Proselytize
Camilo Ramirez
We know about blogs and their characteristics. We know about techniques and properties, AJAX, Flickr, feeds and Technorati. It is time to acknowledge our proselytizing.
In any community, we push the tools that define us, and the more people that share common beliefs with us, the more powerful we are. That's part of our social behavior, where we seek strength in numbers.
We, the group of people that develop their social networks through online means, formerly known as the blogosphere, are intent on proving that our little piece of pie is the best: we become de facto advocates of Movable Type or Wordpress, we praise Atom, we connect professionally through LinkedIn or openBC, and we tell our acquaintances to post their pictures on Flickr.
This is not about marketing: in all of these instances, we are defining our online identity and, in doing so, recruiting others to our line of thinking. True, those lines now have brands, but we know that, regardless of the brand, the strength lies in the number of users: if I can boast 3000 contacts in any place, I am supported by minds that experience the same problems as I do, and that may have some answers. But it goes farther than that.
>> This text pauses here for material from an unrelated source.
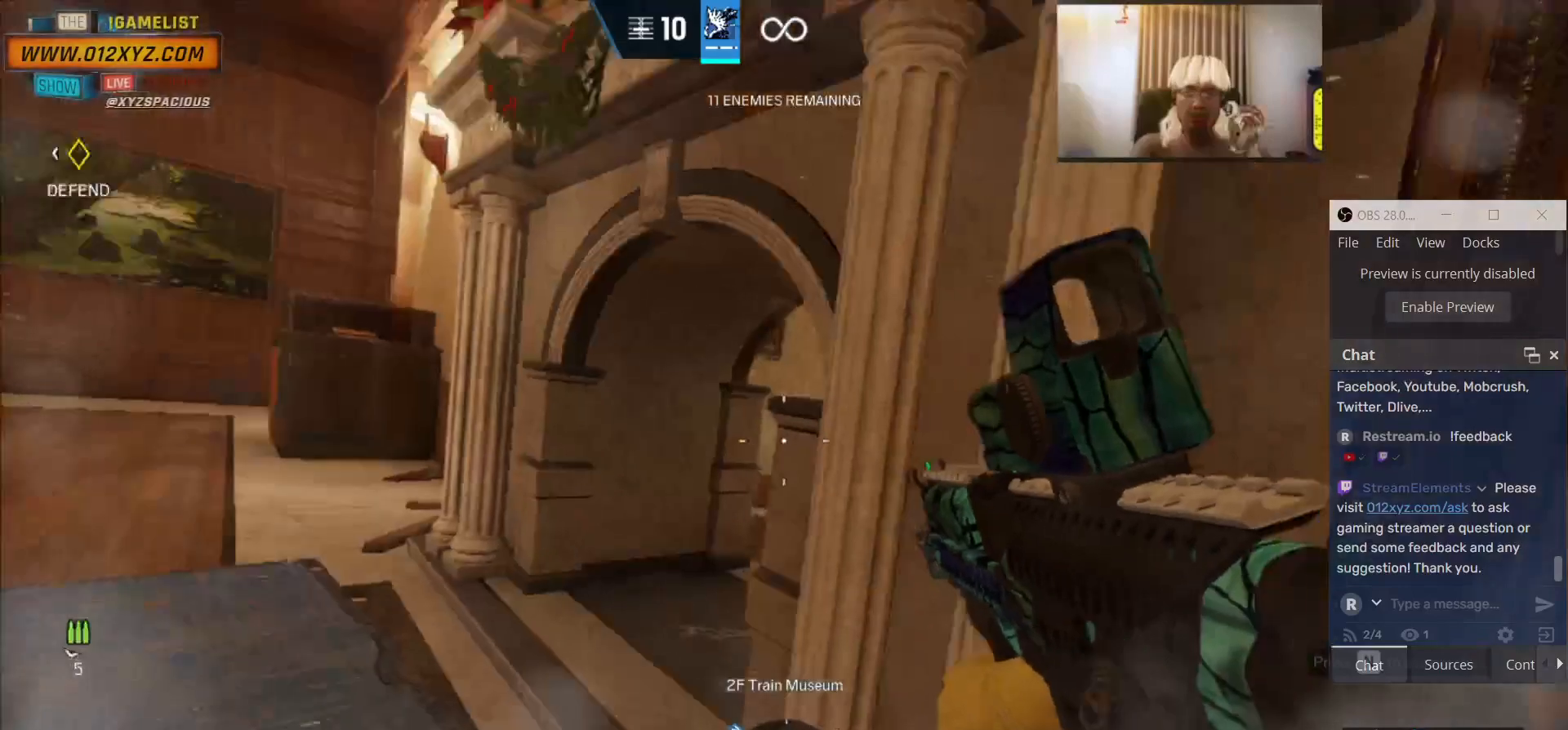
{"keys": ["d", "s"], "mouse": [], "events": []}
In the book "Virus of the mind", Charles Brodie argues that we can always identify the most successful memes by special characteristics:
- We try to recruit others
- We frown upon dissenters
- We frame any discussion within our reality model
Does that sound like anybody you know? It is not an accident that successful marketers are known as evangelizers, not only defending their own brand of thought, but most importantly, recruiting others to their way of life, and expecting others to interact with us through that medium, the connected computer:
Nothing gives me more pleasure than being surrounded by geek speak and in front of an online connected laptop. What I'm saying is that things are going to get interesting as more and more people migrate online.
We test and validate of opinions through our online social networking, which at the same time provides us with all the information that we need to push these ideas onto others. We chain ourselves to our laptops, and in doing that, we become the messengers for our networks.